Kelly s'arrache sans conviction des bras et des lèvres de Silas, dont la moue trahit la contrariété.

— Elle a raison, tu devrais y aller.

— J'm'en fous. De toute façon, ce soir, elle passe la soirée avec ta mère et à mon avis, elle aura autre chose en tête que son relou de fils.

— Cool, on se retrouve donc après dîner ! Dépêche-toi de te tirer. Plus vite tu pars, plus vite je reviens.

La malice qui anime l'œil de Kelly propulse Silas dans les bras de sa belle pour une dernière étreinte.

— OK, cette fois, tu as gagné, mais tu perds rien pour attendre, ma jolie.

— Ma jolie ? T'as pas trouvé plus ringard ? On dirait un de ces vieux qui m'accostent dans le métro.

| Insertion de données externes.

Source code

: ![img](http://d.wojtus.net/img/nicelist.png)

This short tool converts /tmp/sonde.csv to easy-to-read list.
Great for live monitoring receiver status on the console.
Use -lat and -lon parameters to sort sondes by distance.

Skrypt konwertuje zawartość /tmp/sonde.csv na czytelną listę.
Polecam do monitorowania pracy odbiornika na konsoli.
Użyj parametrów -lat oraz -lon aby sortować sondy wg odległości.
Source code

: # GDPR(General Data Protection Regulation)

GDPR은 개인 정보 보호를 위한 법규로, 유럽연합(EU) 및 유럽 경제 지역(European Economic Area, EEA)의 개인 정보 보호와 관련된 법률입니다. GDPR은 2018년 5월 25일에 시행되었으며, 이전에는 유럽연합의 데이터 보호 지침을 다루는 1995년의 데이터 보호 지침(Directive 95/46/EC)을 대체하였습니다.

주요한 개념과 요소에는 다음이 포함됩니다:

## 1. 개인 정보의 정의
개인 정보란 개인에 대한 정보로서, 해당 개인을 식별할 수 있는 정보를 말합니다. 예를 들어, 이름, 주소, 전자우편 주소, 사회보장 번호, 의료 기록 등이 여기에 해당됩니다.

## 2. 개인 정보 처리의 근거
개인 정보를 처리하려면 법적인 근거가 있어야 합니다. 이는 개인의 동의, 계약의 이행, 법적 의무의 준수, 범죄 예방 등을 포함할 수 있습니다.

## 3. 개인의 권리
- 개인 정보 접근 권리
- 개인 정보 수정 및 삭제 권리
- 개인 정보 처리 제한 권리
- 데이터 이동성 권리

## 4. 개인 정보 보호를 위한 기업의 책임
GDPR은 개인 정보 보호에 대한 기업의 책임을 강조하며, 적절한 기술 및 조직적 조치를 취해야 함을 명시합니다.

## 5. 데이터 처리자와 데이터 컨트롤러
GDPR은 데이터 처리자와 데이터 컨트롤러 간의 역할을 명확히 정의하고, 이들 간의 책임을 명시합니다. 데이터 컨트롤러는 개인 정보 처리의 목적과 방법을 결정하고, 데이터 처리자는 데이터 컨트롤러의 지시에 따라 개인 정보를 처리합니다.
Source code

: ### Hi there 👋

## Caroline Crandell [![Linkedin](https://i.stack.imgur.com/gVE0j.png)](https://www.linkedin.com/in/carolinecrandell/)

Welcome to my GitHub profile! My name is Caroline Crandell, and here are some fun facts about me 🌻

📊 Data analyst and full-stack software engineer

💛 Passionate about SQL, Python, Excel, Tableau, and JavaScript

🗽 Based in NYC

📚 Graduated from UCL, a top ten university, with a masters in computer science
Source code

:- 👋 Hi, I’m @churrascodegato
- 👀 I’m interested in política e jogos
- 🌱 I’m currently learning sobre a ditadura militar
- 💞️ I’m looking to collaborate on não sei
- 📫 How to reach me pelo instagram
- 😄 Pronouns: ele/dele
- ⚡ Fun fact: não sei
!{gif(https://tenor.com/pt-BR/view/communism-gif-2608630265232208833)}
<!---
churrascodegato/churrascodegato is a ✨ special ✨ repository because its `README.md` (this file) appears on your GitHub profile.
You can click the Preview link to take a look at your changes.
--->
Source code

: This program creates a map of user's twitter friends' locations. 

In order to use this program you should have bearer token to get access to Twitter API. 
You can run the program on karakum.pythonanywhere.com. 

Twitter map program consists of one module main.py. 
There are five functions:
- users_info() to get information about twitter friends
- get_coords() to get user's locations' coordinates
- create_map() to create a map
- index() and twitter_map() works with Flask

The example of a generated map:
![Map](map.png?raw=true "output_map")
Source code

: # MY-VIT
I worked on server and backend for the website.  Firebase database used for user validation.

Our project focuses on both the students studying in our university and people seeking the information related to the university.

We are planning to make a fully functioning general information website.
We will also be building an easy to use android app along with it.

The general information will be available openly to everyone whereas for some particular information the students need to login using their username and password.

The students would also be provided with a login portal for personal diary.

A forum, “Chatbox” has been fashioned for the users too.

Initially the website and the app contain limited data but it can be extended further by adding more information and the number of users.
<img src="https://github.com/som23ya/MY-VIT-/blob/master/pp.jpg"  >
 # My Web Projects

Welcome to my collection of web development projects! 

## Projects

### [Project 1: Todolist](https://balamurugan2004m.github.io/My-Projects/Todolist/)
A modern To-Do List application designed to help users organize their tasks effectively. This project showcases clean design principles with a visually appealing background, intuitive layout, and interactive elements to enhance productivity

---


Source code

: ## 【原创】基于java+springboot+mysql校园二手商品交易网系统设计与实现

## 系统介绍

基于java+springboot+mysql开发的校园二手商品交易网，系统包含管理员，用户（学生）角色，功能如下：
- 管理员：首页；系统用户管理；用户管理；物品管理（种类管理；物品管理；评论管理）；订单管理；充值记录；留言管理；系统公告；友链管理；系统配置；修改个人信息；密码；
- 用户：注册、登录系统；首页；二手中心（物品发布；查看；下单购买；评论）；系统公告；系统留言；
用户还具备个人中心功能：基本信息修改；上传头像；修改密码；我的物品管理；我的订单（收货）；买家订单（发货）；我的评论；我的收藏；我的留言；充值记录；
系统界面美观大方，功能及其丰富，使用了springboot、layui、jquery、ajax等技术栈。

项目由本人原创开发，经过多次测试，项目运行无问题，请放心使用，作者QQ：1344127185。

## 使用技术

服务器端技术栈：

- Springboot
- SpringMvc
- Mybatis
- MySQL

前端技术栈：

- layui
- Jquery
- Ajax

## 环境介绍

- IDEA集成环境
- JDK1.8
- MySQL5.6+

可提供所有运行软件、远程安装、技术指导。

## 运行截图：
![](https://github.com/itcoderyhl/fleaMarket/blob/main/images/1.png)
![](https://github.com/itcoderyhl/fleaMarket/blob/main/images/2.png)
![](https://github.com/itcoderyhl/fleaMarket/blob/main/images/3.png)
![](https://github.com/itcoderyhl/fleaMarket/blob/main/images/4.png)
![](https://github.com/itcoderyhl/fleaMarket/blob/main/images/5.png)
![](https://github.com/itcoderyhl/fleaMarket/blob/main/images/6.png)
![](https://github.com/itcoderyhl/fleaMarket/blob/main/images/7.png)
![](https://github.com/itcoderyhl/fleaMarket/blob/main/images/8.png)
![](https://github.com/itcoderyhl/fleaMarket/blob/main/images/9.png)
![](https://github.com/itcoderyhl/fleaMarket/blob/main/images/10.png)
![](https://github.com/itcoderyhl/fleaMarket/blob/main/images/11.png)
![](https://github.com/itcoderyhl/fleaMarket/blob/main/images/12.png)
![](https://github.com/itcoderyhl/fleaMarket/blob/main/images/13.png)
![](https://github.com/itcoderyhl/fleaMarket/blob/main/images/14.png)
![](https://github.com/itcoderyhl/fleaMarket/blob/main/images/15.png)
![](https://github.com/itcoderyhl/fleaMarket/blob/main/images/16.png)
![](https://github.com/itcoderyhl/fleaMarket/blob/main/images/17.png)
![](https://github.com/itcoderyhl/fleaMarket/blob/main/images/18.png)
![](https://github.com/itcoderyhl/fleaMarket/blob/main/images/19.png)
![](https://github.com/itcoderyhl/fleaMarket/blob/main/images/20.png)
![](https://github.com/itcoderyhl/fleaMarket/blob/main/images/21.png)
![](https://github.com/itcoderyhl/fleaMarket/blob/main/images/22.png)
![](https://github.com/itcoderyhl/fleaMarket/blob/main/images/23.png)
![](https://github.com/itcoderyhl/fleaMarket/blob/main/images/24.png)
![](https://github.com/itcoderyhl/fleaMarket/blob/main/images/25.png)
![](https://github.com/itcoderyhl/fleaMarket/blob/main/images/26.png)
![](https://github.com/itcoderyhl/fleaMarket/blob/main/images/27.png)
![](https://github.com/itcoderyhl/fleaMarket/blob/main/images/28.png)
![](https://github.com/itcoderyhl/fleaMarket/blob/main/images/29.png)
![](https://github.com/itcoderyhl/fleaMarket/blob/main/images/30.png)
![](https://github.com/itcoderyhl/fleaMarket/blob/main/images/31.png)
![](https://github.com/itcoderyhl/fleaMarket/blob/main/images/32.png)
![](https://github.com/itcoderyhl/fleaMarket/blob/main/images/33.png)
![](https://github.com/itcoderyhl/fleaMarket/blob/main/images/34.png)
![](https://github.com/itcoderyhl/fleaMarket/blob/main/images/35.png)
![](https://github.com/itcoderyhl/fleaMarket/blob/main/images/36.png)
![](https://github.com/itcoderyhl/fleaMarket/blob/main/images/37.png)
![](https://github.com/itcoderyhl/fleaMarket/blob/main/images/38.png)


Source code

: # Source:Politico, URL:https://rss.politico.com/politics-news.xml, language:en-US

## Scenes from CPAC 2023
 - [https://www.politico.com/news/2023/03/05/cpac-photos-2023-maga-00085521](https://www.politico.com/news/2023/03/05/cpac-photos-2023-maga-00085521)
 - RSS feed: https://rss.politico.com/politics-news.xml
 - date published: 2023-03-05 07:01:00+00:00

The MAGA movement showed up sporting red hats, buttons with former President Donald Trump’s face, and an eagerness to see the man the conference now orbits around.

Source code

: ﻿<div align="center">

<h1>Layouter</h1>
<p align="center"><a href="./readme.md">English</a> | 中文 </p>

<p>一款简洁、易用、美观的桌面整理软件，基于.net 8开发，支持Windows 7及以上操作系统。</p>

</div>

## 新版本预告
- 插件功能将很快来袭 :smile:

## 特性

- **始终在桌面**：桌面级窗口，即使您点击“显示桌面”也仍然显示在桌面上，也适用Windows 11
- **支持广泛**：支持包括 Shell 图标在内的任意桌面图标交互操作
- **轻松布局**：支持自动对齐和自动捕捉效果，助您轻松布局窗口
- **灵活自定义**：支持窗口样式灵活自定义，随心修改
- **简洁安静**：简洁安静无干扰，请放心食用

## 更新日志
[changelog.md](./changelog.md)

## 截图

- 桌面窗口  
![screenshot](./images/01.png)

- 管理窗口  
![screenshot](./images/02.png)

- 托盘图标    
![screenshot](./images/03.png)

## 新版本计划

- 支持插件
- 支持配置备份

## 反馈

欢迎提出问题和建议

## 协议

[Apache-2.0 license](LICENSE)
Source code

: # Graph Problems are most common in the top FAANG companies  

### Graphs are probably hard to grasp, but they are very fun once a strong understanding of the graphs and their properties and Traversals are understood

— T'es une putain de Parisienne ? ça explique beaucoup de choses !

Silas s'enfuit en riant sous les coups d'oreiller que lui assène Kelly, qui le poursuit dans de grands éclats de rire.

— Toi non plus, tu perds rien pour attendre, mais je me vengerai, beau gosse, je me vengerai !

Silas quitte le bungalow à toutes jambes en saluant brièvement Magalie, qui fronce les yeux dans une attitude feinte de réprimande.